C. Ateius Capito était un homo nouus issu vraisemblablement d’une famille équestre et originaire de Castrum Novum[1]. Il était probablement le frère de L. Ateius L. f. Ani. Capito[2], père du grand juriste d’époque augustéenne[3]. Or ce dernier aurait eu un grand-père centurion et un père préteur[4]. E. Deniaux suppose que le père de C. Ateius Capito pourrait être un soldat sorti du rang que Sylla recruta au Sénat bien que H. Hill refusât cela[5]. Néanmoins son élévation sociale semble indéniable et il réussit à la consolider puisqu’un de ses fils, le frère de notre personnage, devint préteur[6]. Cette promotion sociale du père expliquerait également que C. Ateius Capito suivit l’enseignement du juriste Ser. Sulpicius Rufus, signe d’une éducation soignée[7].

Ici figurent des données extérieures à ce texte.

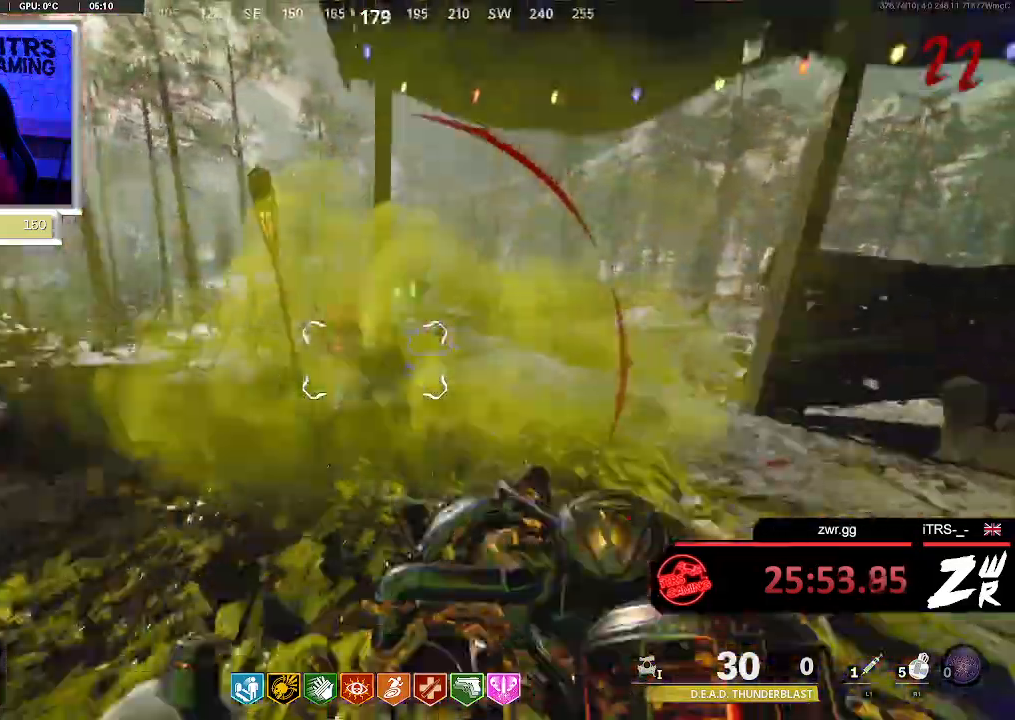
{"dt_ms": 500, "buttons": ["R2"], "left_stick": "up", "right_stick": "center", "button_events": [[367, "R2", "down"]]}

Tribun de la plèbe en 55, année du second consulat de Pompée et Crassus, C. Ateius Capito s’opposa à la politique des triumvirs[8]. Il tenta vainement d’empêcher le vote de la lex Trebonia accordant comme province pour cinq ans à Pompée l’Espagne et à Crassus la Syrie[9]. Après ce premier échec politique, Ateius eut recours à la religion pour s’opposer aux projets de Crassus. L’épisode est débattu en raison de certaines divergences dans les sources. Cicéron, seul contemporain des faits, ne fait allusion qu’à de mauvais présages observés par Ateius tandis que Plutarque et Dion Cassius font un récit plus complet où apparaissent des malédictions rituelles contre Crassus[10]. J. Bayet, refusant de ne prendre en compte que la seule source cicéronienne comme A. D. Simpson, proposa une reconstruction des faits plus pertinente[11]. Selon lui, après l’échec de son intercession, Ateius utilisa un procédé religieux devenu depuis plusieurs décennies une arme politique : l’obnuntiatio, c’est-à-dire l’« énoncé d’auspices supplémentaires contradictoires à une prise d’auspices officielle, en principe régulière [qui] doit suspendre une action qui semblait avant elle autorisée par les dieux »[12]. L’obnuntiatio fut certainement renforcée par des imprécations, des exsecrationes, à la porte même de la ville dont le rituel spectaculaire retint l’attention de Plutarque qui souhaitait donner une coloration mystérieuse à son récit[13]. Malgré cela, Crassus partit de Rome avec son armée pour mener une campagne qui allait aboutir au retentissant désastre de Carrhes en 53.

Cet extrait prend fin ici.